A I think I have written a letter to the editor, and you are taking a small part of it, and I would like to give the reason why I’ve used this.
Q Well, you can explain what you want to when you agree with me.
Q All right?
Q All right. And if you will, for the moment, direct your attention, please, to the closing paragraph, where you say, and I quote:
“In closing, I would like to say that I agree with your statement that the provincial government should settle this matter out of Court. As a matter of fact, the government should dispense with it by throwing it out of Court. Your case constitutes a frivolous and arrogant claim and is discriminatory to all non-Indian Canadians who have every right to use the fish and waters of our country.”
Further down the page.
I want to interject my own thoughts about what Dr. Steciw says next. Most resident of the Bulkley Valley, other than those living in a glass bubble, or are too new to understand, would agree 100% with Igor’s reply.
Q All right. And I suggest to you, Dr. Steciw, that that reflects your views of this court case?
A No. I think I specifically write in this case about which I would like to make this very clear — perhaps I should explain this a little bit, your lordship, if I can have two minutes. The way I understood this case, that Neil Sterritt is speaking for whoever, I guess the hereditary chiefs — in fact, probably, yes, it was, stated that because the Bulkley River ran through a reserve in Moricetown, that the — that the Moricetown Reserve people had essentially claim on all the fish that — the migratory fish in this case, it was — meant the salmon that passed through. The reason why I thought this was totally unreasonable, because these fish, you see, go from the sea by the Skeena River, they enter the Bulkley River, they continue on and on, and how can we say that, you know, because somebody has — owns property on the river on a tiny portion of it should own all the fish in the system. To me this seems totally unreasonable, because, you know, extending this by corollary, somebody that owns half an acre, each side of the river 100 miles down or up, or 20 or 10 miles, can make the same claim, you see. And for that reason I thought it was really totally, you know, out of proportion, and I have —
Q Well frivolous and arrogant is what you say?
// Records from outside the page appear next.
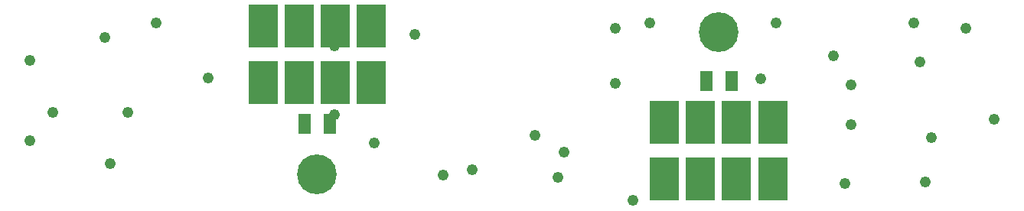
<source format=gbs>
%FSLAX25Y25*%
%MOIN*%
G70*
G01*
G75*
G04 Layer_Color=48896*
%ADD10P,0.08352X4X369.0*%
%ADD11P,0.08352X4X81.0*%
%ADD12P,0.08352X4X153.0*%
%ADD13R,0.05906X0.05906*%
%ADD14P,0.08352X4X117.0*%
%ADD15R,0.05906X0.05906*%
%ADD16C,0.05000*%
%ADD17C,0.02500*%
%ADD18C,0.16500*%
%ADD19C,0.04000*%
%ADD20R,0.05000X0.08000*%
%ADD21R,0.12205X0.17716*%
%ADD22C,0.01000*%
%ADD23C,0.01200*%
%ADD24C,0.01500*%
%ADD25P,0.06937X4X369.0*%
%ADD26P,0.06937X4X81.0*%
%ADD27P,0.06937X4X153.0*%
%ADD28R,0.04906X0.04906*%
%ADD29P,0.06937X4X117.0*%
%ADD30R,0.04906X0.04906*%
%ADD31R,0.04000X0.07000*%
%ADD32R,0.11205X0.16716*%
%ADD33P,0.09483X4X369.0*%
%ADD34P,0.09483X4X81.0*%
%ADD35P,0.09483X4X153.0*%
%ADD36R,0.06706X0.06706*%
%ADD37P,0.09483X4X117.0*%
%ADD38R,0.06706X0.06706*%
%ADD39C,0.17300*%
%ADD40C,0.04800*%
%ADD41R,0.05800X0.08800*%
%ADD42R,0.13005X0.18517*%
D39*
X1195000Y906000D02*
D03*
X1020000Y844000D02*
D03*
D40*
X1213216Y885716D02*
D03*
X1220000Y910000D02*
D03*
X1280000D02*
D03*
X1027500Y900000D02*
D03*
X1150000Y907500D02*
D03*
X1062500Y905000D02*
D03*
X1027500Y870000D02*
D03*
X1012252Y890000D02*
D03*
X996504Y883894D02*
D03*
X1045000Y857500D02*
D03*
X1157500Y832500D02*
D03*
X1165000Y910000D02*
D03*
X1218496Y840996D02*
D03*
X1202748Y866500D02*
D03*
X1187000Y866500D02*
D03*
X1171252D02*
D03*
X972500Y886000D02*
D03*
X937500Y871000D02*
D03*
X895000Y858500D02*
D03*
Y893500D02*
D03*
X905000Y871000D02*
D03*
X930000Y848500D02*
D03*
X927500Y903500D02*
D03*
X950000Y910000D02*
D03*
X1075000Y843500D02*
D03*
X1115000Y861000D02*
D03*
X1125000Y842500D02*
D03*
X1087500Y846000D02*
D03*
X1150000Y883500D02*
D03*
X1127500Y853500D02*
D03*
X1252500Y865500D02*
D03*
X1282500Y893000D02*
D03*
X1302500Y907500D02*
D03*
X1315000Y868000D02*
D03*
X1285000Y840500D02*
D03*
X1245000Y895500D02*
D03*
X1252500Y883000D02*
D03*
X1287500Y860000D02*
D03*
X1171252Y841894D02*
D03*
X1250000Y840000D02*
D03*
D41*
X1200500Y884500D02*
D03*
X1189500D02*
D03*
X1014500Y866000D02*
D03*
X1025500D02*
D03*
D42*
X1043748Y883894D02*
D03*
X1028000D02*
D03*
X1012252D02*
D03*
X1043748Y908500D02*
D03*
X1028000D02*
D03*
X1012252D02*
D03*
X996504Y883894D02*
D03*
Y908500D02*
D03*
X1171252Y866500D02*
D03*
X1187000D02*
D03*
X1202748Y866500D02*
D03*
X1171252Y841894D02*
D03*
X1187000D02*
D03*
X1202748D02*
D03*
X1218496Y866500D02*
D03*
Y841894D02*
D03*
M02*

</source>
A Yes. I think it is, you know, but the rest of this case, you know, is a little — well, I just am writing here about this particular case.
Q I understand that, Dr. Steciw, and I hear what you have said by way of explanation.
Q.I’m suggesting to you, Dr. Steciw —
- It’s just my observation.
Q. That you knew full well that he and other native people were up there in April of 1979?
A No, sir, that’s wrong, that’s not true, and I’m under oath.
Most of the remaining pages are just a repeat with questions about testimony, but there is one significant point on page 646. This coincides with what was being taught in local schools at this time.
“Wet’suwet’en” is also a new word on the block, that was born alongside land claims.
Q. My friend used the word “Wet’suwet’en” in describing a language to you, and I believe you said that your — at that time the word that you were familiar with was “Carrier”?
A. I believe so, yes.
Q. Have you any recollection of when the word “Wet’suwet’en” came into your knowledge as a replacement or —
A. No, not exactly, but I would say approximately at the time that this Land Claim — this thing came about in the press, I think it was used in the press.